> Text shown:
TAMPA, Fla. — Pronouns. They're something you grew up learning in elementary school; but as society progresses, so has the conversation around gender-neutral identities.
"Pronouns give us our identities or allows people to recognize us for who we are and it shows respect," Trans Services Program Coordinator Kiala Emmons said.
Those who are non-binary commonly choose they/them as their pronouns. It's a decision that has had the internet grammar police up in arms for years now, but Emmons says it's not about that. Using someone's chosen pronouns is rather about respect and recognizing the space that a person holds.
"If you're respecting someone that's what we all would like as Americans," she said. "I think that it just really sends a message that we can respect each other, we can coexist and we can be here and we are inclusive."
The war on words is nothing new, especially when it comes to the use of the gender-neutral pronoun "they." Critics say it should only be used in plural cases, but historic written texts say otherwise.

> Complete the following:
1. Translate this sentence from the pronouns article into Spanish: "Using someone's chosen pronouns is rather about respect and recognizing the space that a person holds."
2. According to the pronouns article, what is Kiala Emmons's job title?
Rely on the pronouns article alone.

> Study material:
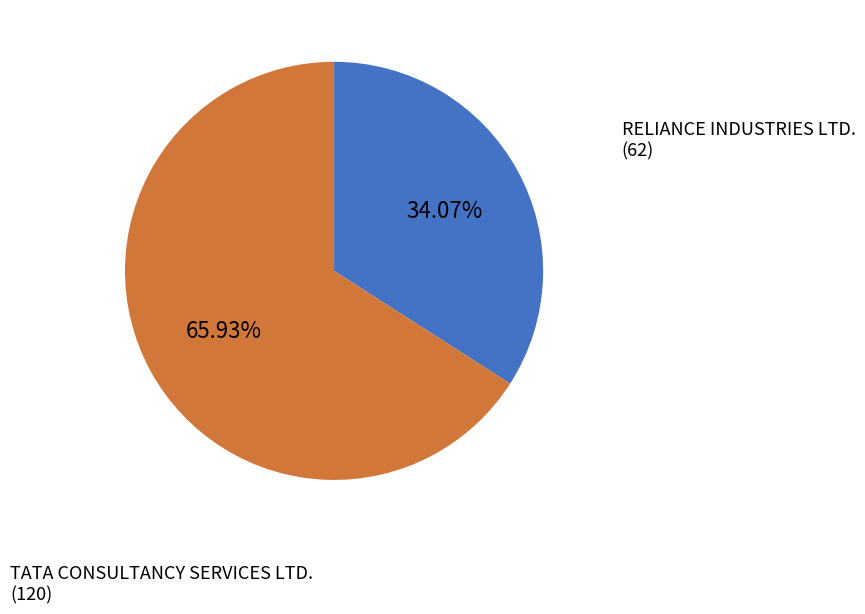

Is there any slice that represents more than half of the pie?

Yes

* * *

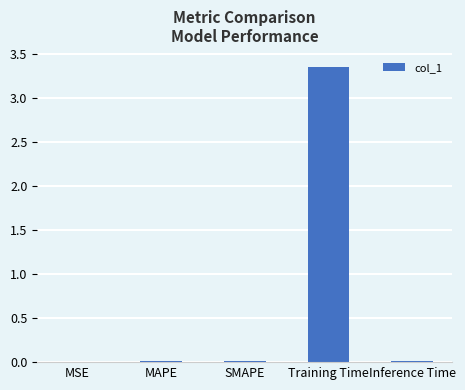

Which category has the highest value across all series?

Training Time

> Results of the tasks:
1. Usar los pronombres elegidos por alguien tiene que ver, más bien, con el respeto y con reconocer el espacio que ocupa una persona.

2. Trans Services Program Coordinator